I use Keynote, and it's one of the default line types.
@@statquest Thanks!
Thanks ❤
:)
al fin alguien me explica como se convierte en si, todos me dicen "usa red que te lo ejecuta automaticamente" pero yo quiero saber que esta haciendo esa red internamente... al fiiiin
Muchas grasias!!! BAM!
Great video! Was just wondering why the output of the softmax activation at 10:10 are just 1 and 0s. Wouldn't that only be the case if we applied ArgMax here not SoftMax?
In this example the data set is very small and, for example, the word "is" is always followed by "great", every single time. In contrast, if we had a much larger dataset, then the word "is" would be followed by a bunch of words (like "great", or "awesome" or "horrible", etc) and not followed by a bunch of other words (like "ate", or "stand", etc). In that case, the soft max would tells which words had the highest probability of following is and we wouldn't just get 1.0 for a single word that could follow the word 'is'.
@@statquest Ohh ok, that clears it up. Thanks!!

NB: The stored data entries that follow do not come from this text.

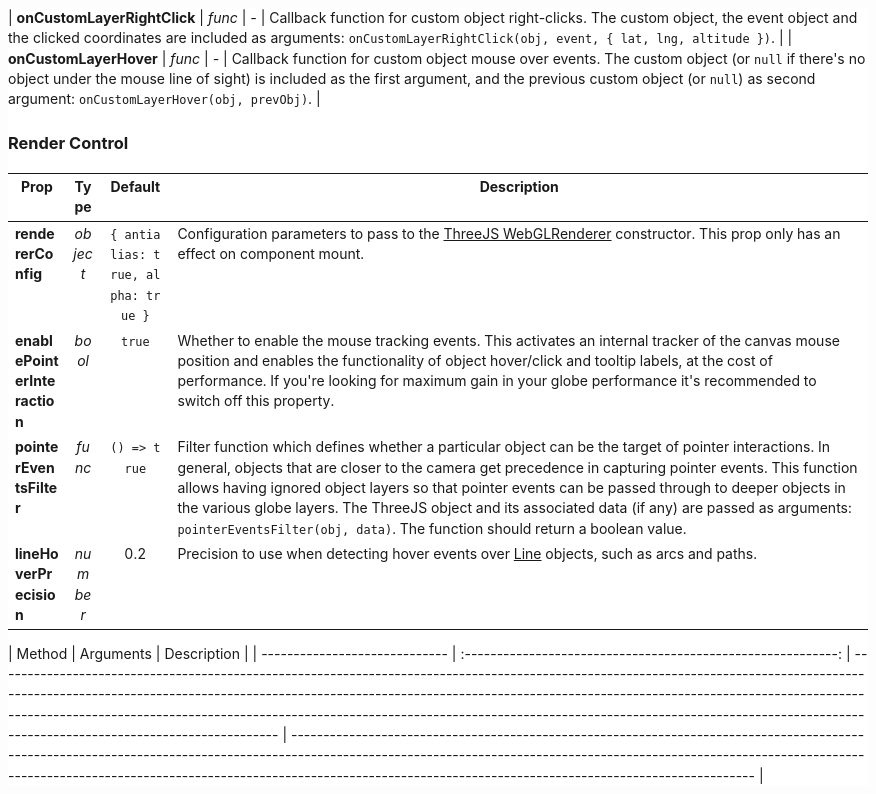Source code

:| <b>onCustomLayerRightClick</b> |                  <i>func</i>                  |   _-_   | Callback function for custom object right-clicks. The custom object, the event object and the clicked coordinates are included as arguments: `onCustomLayerRightClick(obj, event, { lat, lng, altitude })`.                                                                                                                                                                |
| <b>onCustomLayerHover</b>      |                  <i>func</i>                  |   _-_   | Callback function for custom object mouse over events. The custom object (or `null` if there's no object under the mouse line of sight) is included as the first argument, and the previous custom object (or `null`) as second argument: `onCustomLayerHover(obj, prevObj)`.                                                                                              |

### Render Control

| Prop                            |     Type      |              Default               | Description                                                                                                                                                                                                                                                                                                                                                                                                                                                                                                 |
| ------------------------------- | :-----------: | :--------------------------------: | ----------------------------------------------------------------------------------------------------------------------------------------------------------------------------------------------------------------------------------------------------------------------------------------------------------------------------------------------------------------------------------------------------------------------------------------------------------------------------------------------------------- |
| <b>rendererConfig</b>           | <i>object</i> | `{ antialias: true, alpha: true }` | Configuration parameters to pass to the [ThreeJS WebGLRenderer](https://threejs.org/docs/#api/en/renderers/WebGLRenderer) constructor. This prop only has an effect on component mount.                                                                                                                                                                                                                                                                                                                     |
| <b>enablePointerInteraction</b> |  <i>bool</i>  |               `true`               | Whether to enable the mouse tracking events. This activates an internal tracker of the canvas mouse position and enables the functionality of object hover/click and tooltip labels, at the cost of performance. If you're looking for maximum gain in your globe performance it's recommended to switch off this property.                                                                                                                                                                                 |
| <b>pointerEventsFilter</b>      |  <i>func</i>  |            `() => true`            | Filter function which defines whether a particular object can be the target of pointer interactions. In general, objects that are closer to the camera get precedence in capturing pointer events. This function allows having ignored object layers so that pointer events can be passed through to deeper objects in the various globe layers. The ThreeJS object and its associated data (if any) are passed as arguments: `pointerEventsFilter(obj, data)`. The function should return a boolean value. |
| <b>lineHoverPrecision</b>       | <i>number</i> |                0.2                 | Precision to use when detecting hover events over [Line](https://threejs.org/docs/#api/objects/Line) objects, such as arcs and paths.                                                                                                                                                                                                                                                                                                                                                                       |

| Method                        |                          Arguments                           | Description                                                                                                                                                                                                                                                                                                                                                                                                                                                 |
| ----------------------------- | :----------------------------------------------------------: | ----------------------------------------------------------------------------------------------------------------------------------------------------------------------------------------------------------------------------------------------------------------------------------------------------------------------------------------------------------------------------------------------------------------------------------------------------------- | -------------------------------------------------------------------------------------------------------------------------------------------------------------------------------------------------------------------------------------------------------------------------------------------------------------------------------------------------- |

Hello Josh, thanks for your video.May I know if we could use 3 neuron network to predict the next words?
Sure
funny and very nicely explained.
Thanks! 😃
Does this mean the neural net to get the embeddings can only have a single layer? I mean: 1. Say total 100 words of corpus 2. First hidden layer (with say I put the embedding size of 256) 3. Then another layer to predict the next word which will be 100 words again. Here, to plot the graph, or say to use the cosine similarity to get how close two words are, I will simply have to use the 256 weights of both words from the first hidden layer, right? So does that mean we can only have a single layer to optimise? Can't we add 2, 3, 50 layers? And if we can, then weights of which layer should we take as the embeddings to compare the words? Will you please guide? Thanks! You are a gem as always 🙌
There are no rules in neural networks, just guidelines. Most of the advancements in the field have come from people doing things differently and new. So feel free to try "multilayer word embedding" if you would like. See what happens! You might invent the next transformer.
@@statquest Haha, yes but... then weights of which layer should be used? 🤔😅 Yeah, I can use any as there are no strict rules, may take mean or something... but if there are any embedding models... may I know what is the standard? Thanks 🙏👍
@@enchanted_swiftie The standard is to use a single set of weights that go to activation functions.
@@statquest Oops, okay... 😅
Hi Josh, great video. I have one question, how are the 2-20 words selected for being dropped while doing negative sampling
This is answered at 13:44. We can pick a random set because the assumption is that when the vocabulary is large, the chances of selecting a similar word are small. And I believe you select a different subset each iteration, so even if you do pick a similar word, the long term effects will not be huge.